7: Watch your language
Morning ladies and gents…
The girls in Marketing…
It’ll take a lot of manpower…
Husbands and wives are welcome…
There is binary and heteronormative language like this everywhere and LBGTQIA+ inclusive language is not about eradicating all instances of the examples above from our lexicon forever or else.
It’s about getting into the mindset of:
- Becoming conscious about the ways in which you use language as an organisation
- Thinking about who you could be excluding (or offending) with it
- Thinking through what harm that could do to your business if you continue to use it
- Deciding whether you are OK with that as an organisation
As a colleague of mine once told their client “by all means, continue to open your charity benefit with “good morning ladies and gentlemen” but don’t then be upset if your non binary billionaire donor takes their money elsewhere”.
8: Look for representation everywhere
Look around your organisation. Everywhere you see a couple or parents or families in print, training, examples, illustrations, photographs, on your products, advertising, packaging – make sure you are representing all types of couples, parents and families.

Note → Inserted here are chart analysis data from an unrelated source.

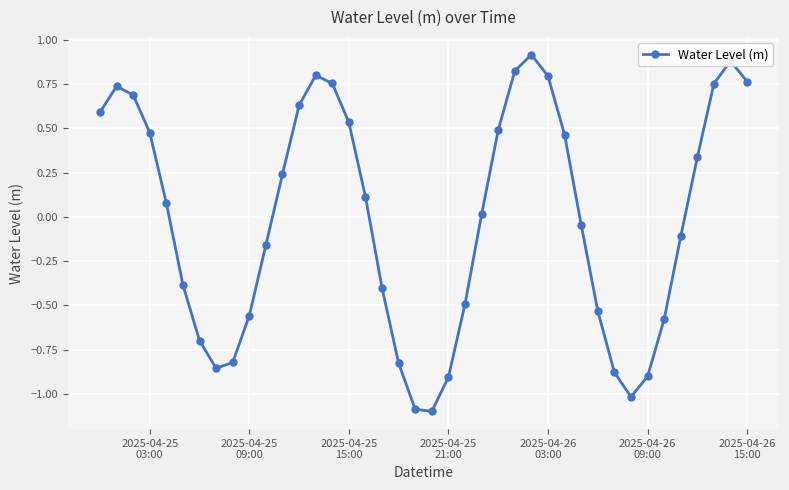

What is the minimum value shown in the chart?

-1.1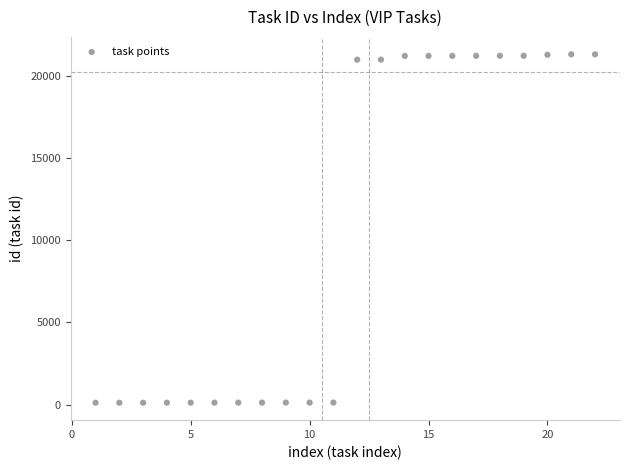

What is the range of X values (max minus min)?

21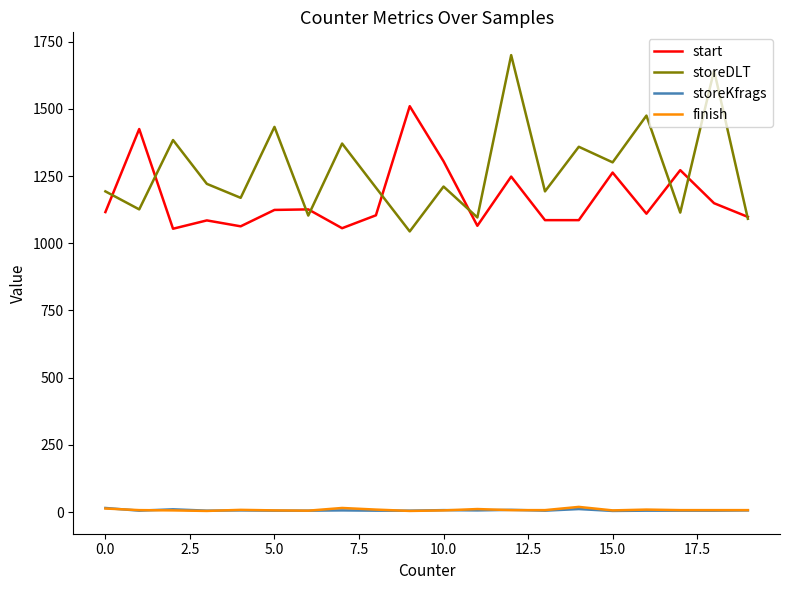

Which series has the largest total across all categories?

storeDLT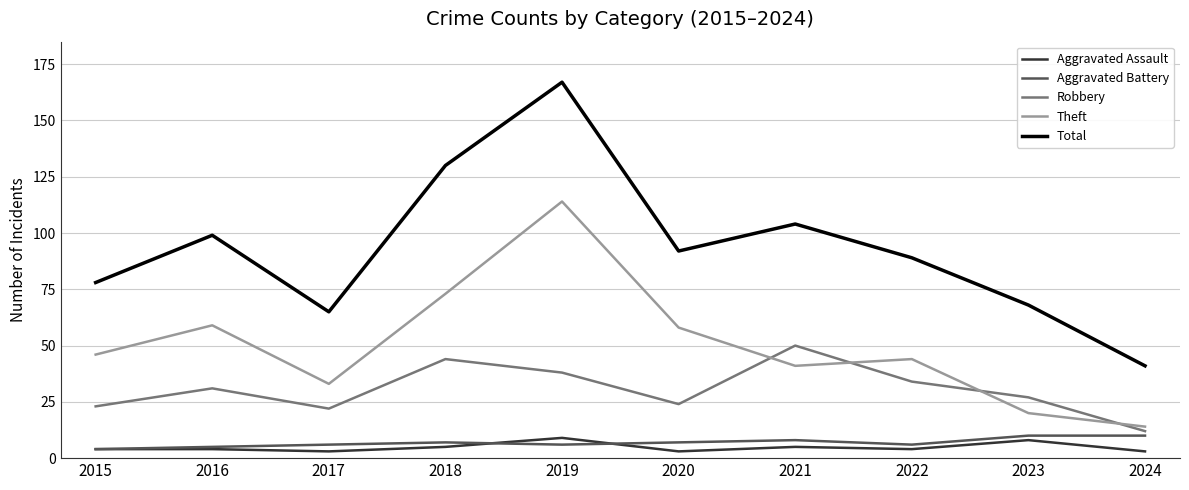

Is it true that Aggravated Assault equals 5 at 2018?

True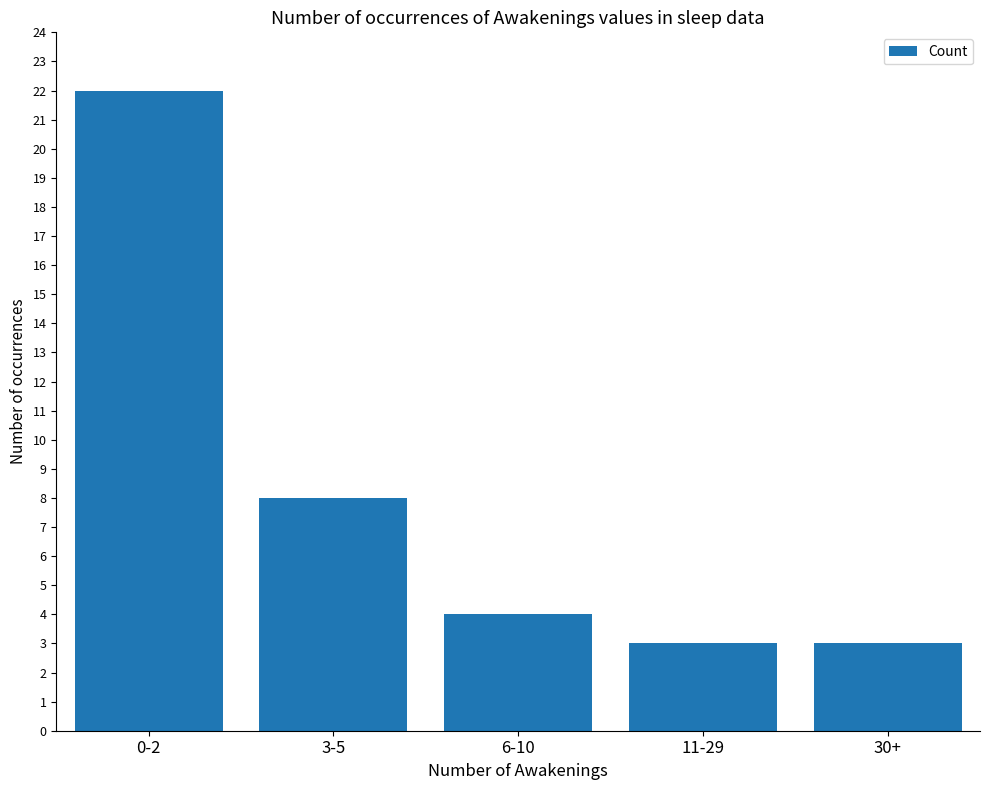

Reading left to right, what are all the values shown in this chart?

0-2=22	3-5=8	6-10=4	11-29=3	30+=3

You can be sure your LGBTQIA+ employees and customers will notice if you don’t.
9: Talk to your children
Ask any LGBTQIA+ parent and their fears and worries will be the same – will my kid be bullied because of our family?

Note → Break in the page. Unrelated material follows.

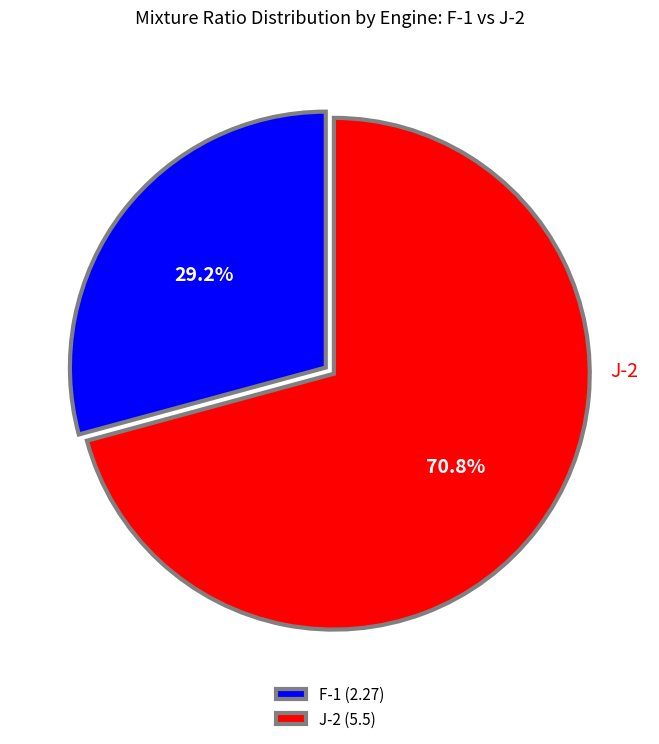

What percentage do J-2 and F-1 together represent?

100.0%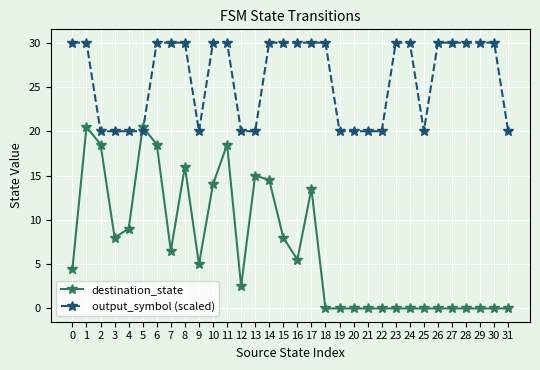

Does the chart have visible grid lines?

Yes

I don’t know about you, but I would be mortified if my kid was the one doing it.
So when I hear the question, “how young should I start talking to my kids about LGBTQIA+ topics?” my answer is always “as soon as they are old enough to hurt another kid’s feelings by asking an insensitive question”.
Heteronormative education for kids is everywhere – every book, TV show and movie. It’s up to us as parents to seek out age appropriate ways to show our kids that there are other ways to be, other ways to love and other ways to live.

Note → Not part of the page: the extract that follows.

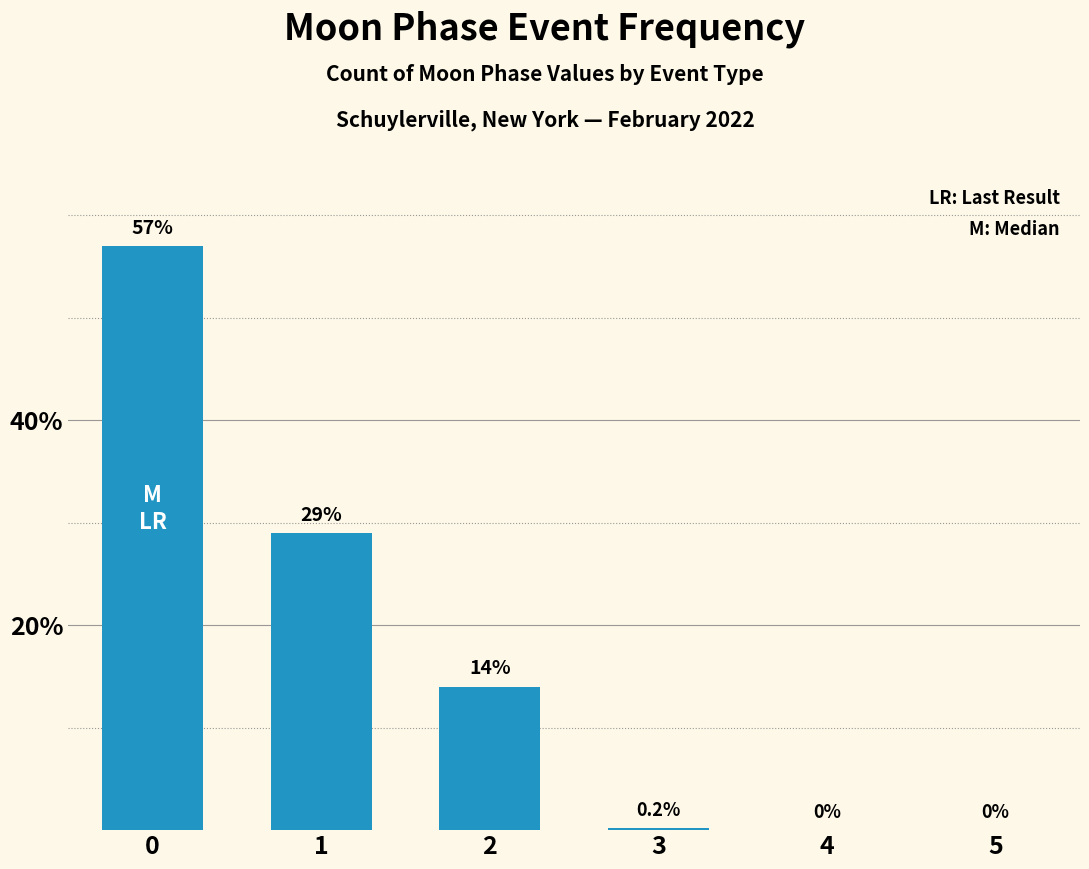

How many values are above zero?

4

Don’t leave it to the 5 year old with two dads in the playground to be the one who has to educate your kid – and risk getting hurt in the process.
10: Be loud and proud
It’s become a bit fashionable at the moment to dismiss inclusive behaviour as “woke nonsense”, laugh about some inclusive efforts being ‘a step too far’ – or roll our eyes and dismiss certain things as “political correctness gone mad”.
Hundreds of LGBTQIA+ people each year take their own lives – or are killed.
The more mainstream and ‘normalised’ it becomes to laugh about gender identity, refuse to be inclusive and turn a blind eye to discrimination the more this number will increase.
This Pride month, decide to be the one to stand up for inclusion and be loud and proud in shutting down hate and discrimination, wherever you see it.